Grow Your Mindset to Grow Your Portfolio
As real estate investors, our goal is to constantly grow our portfolio of rental properties.Starting out, this process may seem relatively quick for some. You might buy your first property, and soon after another and another. Eventually, you’ll start running out of capital to invest.
As a real estate investor, if you haven’t already, you will eventually run out of your own money to invest in deals. That’s just the nature of the game. Those who understand this, are far better off, as they realize the importance of raising money for deals. This is why we have focused heavily on syndication and raising money on this show.
While raising money through syndication or crowdfunding are great ways to continue expanding your portfolio, there are a couple methods that are often overlooked.
What if I told you that you have the ability to unlock capital you didn’t know you had? Well, you do!
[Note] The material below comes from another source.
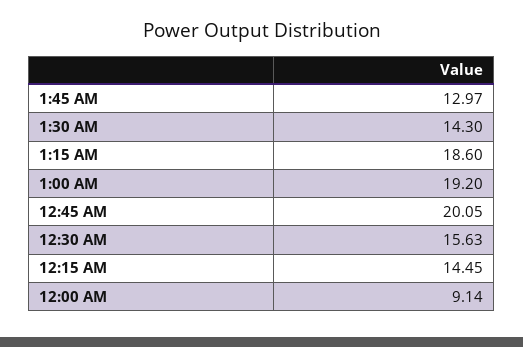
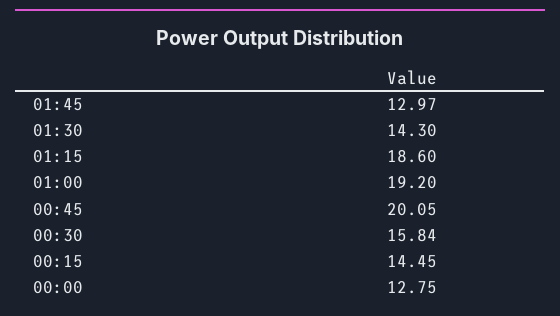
12:30 AM: 15.63 -> 15.84
12:00 AM: 9.14 -> 12.75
We’re going to review two methods that will allow you to expand your portfolio without having to raise money.
Now you may be wondering where this mysterious capital is coming from. It’s not under your mattress. Rather, it’s in the walls and floors of your existing property. Yes, this capital is equity! Equity is essentially cash trapped in your property.
There are very few benefits to having equity stored in your property. In fact, the benefits of removing equity far outweigh any advantages to keeping large stakes of equity in your property.
The first method of expanding your portfolio is doing what is called a cash-out refinance.
What is Cash-Out Refinance?
A mortgage refinancing transaction in which the new mortgage amount is greater than the existing mortgage amount, plus loan settlement costs. The purpose of a cash-out refinance is to extract equity from the borrower’s home. A cash-out refinance is an alternative to a home equity loan (Investopedia).
Let’s look at an example scenario. In this example, you bought an $100,000 property. After five years, the property has appreciated a total of 25%, to a value of $125,000. In that time, you’ve paid down the principal of you loan to $90,000.
Your equity is the value of the property minus what you owe. So in this case your equity is $125,000 – $90,000, which equals $35,000.
By doing a cash-out refinance, you can access this equity and invest it in another property. Cash-out refinances are a great alternative to selling a property, as you get to maintain ownership and profit from the appreciation.
If you do sell a property, be prepared to pay taxes on the profit you make. If you hold the property for greater than 1 year, you’ll have to pay Capital Gains tax. However, you can avoid paying the Capital Gains tax by using a 1031 exchange.
What is a 1031 Exchange?
A section of the U.S. Internal Revenue Service Code that allows investors to defer capital gains taxes on any exchange of like-kind properties for business or investment purposes. Taxes on capital gains are not charged on the sale of a property if the money is being used to purchase another property – the payment of tax is deferred until property is sold with no re-investment (Investopedia).
You might need to sell a property due to loan limits, moving markets, or a number of other reasons. By avoiding Capital Gains tax, you’ll save yourself 15% – 20%, depending on your tax bracket. This will allow you to keep more money in your pocket, so long as you reinvest it in a “like kind” property. By using a 1031 exchange, you can use your equity in your existing property to invest in a larger property, thus increasing the amount of real estate you control, and presumably increasing your cash flow.
Every investor hits a ceiling using their own money. The best investors, use creative strategies to maximize their ability to control more and more real estate. Don’t make the mistake of doing nothing. There are always solutions.
Invest wisely, seek out solutions, and never quit learning.